---------- Extract

J.J. wrote:
> Hey,
>
> 2-parter here, both involving quote()...
>
> (System: Apache 1.3.27, MySQL 3.23.55, Perl 5.8.0)
>
>
> 1) Does quote() not recognize hashes?
>
> I had a line:
> $emailq = $dbh->quote($in{'email'});
>
> And through testing found it wasn't working.

 What was it doing? Examples of input and output data?
 It doesn't look like you're passing it a hash anyway, you're just passing
it a scalar that is an element of a hash.

> However:
> $email = $in{'email'};
> $emailq = $dbh->quote($email);
>
> Also works:
> $emailq = $dbh->quote("$in{'email'}");
> Putting quotes around the hash.
>
> Is there a reason why the first line doesn't work? Was quite
> surprised to finally figure this out, since most quote() commands go
> around regular string variables. It was working on those, so I had no
> clue it wouldn't work correctly on a hash.
>
> 2) SQL Injection - I've read a few pages about this, and I'm going
> through all my code to ensure this (and other security issues) are
> dealt with.
>
> The pages I read that were specific to DBI all seemed to be very
> reliant on quote() working correctly.
>
> Is quote() really enough to deal with SQL injection though? I'm also:

The best way to avoid SQL injection is to use placeholders, and never have
data mixed in with your SQL in the first place.

On databases that have native placeholder support (e.g. Oracle), the data
gets bound separately, and it makes your SQL statements reusable (as you can
bind different values to the placeholders and it doesn't need to reparse the
SQL, just reexecute it).

--------------------
---------- Information

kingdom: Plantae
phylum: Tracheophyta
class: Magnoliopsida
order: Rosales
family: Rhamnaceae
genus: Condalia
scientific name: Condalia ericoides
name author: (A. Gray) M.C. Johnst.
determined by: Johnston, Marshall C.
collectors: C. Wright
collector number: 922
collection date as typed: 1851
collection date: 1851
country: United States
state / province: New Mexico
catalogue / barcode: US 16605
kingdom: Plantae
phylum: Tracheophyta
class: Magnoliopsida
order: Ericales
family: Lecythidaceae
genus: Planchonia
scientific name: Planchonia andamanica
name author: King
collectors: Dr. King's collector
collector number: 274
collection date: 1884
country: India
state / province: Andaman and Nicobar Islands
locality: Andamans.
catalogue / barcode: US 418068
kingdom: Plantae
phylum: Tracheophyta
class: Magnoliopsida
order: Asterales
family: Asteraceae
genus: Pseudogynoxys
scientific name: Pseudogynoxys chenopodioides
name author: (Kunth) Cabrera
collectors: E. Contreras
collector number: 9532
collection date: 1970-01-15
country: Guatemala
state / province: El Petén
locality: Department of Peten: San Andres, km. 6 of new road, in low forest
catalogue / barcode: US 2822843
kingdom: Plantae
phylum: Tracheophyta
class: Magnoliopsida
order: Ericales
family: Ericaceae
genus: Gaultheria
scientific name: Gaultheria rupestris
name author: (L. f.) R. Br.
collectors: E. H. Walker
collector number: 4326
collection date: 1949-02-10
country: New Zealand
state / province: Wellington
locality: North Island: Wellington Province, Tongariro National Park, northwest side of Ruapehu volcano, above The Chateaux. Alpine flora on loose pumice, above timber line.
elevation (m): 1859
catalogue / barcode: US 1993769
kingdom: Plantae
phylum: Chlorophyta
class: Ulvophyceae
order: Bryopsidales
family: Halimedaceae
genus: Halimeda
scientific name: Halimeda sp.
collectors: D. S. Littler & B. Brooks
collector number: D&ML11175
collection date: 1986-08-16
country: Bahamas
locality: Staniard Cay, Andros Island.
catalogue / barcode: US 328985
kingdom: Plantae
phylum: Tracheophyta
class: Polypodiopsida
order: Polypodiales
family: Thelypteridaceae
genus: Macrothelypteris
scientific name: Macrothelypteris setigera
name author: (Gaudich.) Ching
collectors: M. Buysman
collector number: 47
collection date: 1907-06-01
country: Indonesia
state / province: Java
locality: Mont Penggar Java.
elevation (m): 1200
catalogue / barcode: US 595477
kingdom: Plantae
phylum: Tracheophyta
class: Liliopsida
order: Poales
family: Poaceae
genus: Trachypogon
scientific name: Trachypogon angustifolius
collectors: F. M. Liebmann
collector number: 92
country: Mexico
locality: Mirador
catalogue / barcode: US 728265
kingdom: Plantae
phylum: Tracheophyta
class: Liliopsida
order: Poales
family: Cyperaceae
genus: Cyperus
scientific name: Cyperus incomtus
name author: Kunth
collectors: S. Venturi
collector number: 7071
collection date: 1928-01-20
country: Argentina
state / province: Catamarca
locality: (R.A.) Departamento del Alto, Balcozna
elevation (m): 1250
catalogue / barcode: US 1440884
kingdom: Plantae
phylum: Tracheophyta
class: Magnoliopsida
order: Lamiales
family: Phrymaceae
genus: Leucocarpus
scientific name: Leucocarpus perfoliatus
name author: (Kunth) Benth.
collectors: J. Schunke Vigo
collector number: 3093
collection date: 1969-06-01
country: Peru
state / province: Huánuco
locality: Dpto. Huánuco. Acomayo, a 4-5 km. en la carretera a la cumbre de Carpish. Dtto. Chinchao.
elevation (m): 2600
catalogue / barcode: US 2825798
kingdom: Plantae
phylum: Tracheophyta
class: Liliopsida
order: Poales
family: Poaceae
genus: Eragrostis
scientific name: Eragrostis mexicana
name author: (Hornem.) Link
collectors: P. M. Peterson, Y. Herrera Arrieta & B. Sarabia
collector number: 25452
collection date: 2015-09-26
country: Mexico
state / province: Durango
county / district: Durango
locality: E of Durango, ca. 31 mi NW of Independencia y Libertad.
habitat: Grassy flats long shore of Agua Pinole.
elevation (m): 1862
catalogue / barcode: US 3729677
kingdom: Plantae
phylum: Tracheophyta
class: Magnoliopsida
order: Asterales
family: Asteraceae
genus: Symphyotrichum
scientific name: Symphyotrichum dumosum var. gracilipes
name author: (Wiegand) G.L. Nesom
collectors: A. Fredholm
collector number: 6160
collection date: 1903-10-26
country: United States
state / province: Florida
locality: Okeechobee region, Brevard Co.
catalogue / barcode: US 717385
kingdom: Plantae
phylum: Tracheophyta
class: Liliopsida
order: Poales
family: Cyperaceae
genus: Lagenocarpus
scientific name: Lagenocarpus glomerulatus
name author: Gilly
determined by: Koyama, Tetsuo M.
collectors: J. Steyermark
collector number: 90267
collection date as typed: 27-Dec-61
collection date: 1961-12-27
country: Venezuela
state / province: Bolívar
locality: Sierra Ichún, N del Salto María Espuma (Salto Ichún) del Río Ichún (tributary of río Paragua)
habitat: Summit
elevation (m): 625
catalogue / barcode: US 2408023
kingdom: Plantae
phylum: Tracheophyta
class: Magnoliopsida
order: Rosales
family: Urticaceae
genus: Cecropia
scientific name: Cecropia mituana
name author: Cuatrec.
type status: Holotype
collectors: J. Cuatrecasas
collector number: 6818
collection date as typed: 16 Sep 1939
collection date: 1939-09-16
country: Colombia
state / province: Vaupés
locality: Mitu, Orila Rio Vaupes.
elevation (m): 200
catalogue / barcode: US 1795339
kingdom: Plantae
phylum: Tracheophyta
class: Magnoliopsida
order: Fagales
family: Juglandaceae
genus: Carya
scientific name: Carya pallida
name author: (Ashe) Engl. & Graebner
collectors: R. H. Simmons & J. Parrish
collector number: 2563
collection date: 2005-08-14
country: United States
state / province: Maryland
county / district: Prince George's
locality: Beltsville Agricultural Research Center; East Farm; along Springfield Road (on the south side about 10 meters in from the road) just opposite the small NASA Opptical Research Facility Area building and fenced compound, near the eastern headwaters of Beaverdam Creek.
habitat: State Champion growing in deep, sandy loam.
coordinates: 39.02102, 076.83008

--------------------

Exercise requirements:
Copy the part of the message about quote() that begins at the words "It doesn't look" and stops after the words "around the hash.". The items aren't needed for any of this.

Answer space:
It doesn't look like you're passing it a hash anyway, you're just passing
it a scalar that is an element of a hash.

> However:
> $email = $in{'email'};
> $emailq = $dbh->quote($email);
>
> Also works:
> $emailq = $dbh->quote("$in{'email'}");
> Putting quotes around the hash.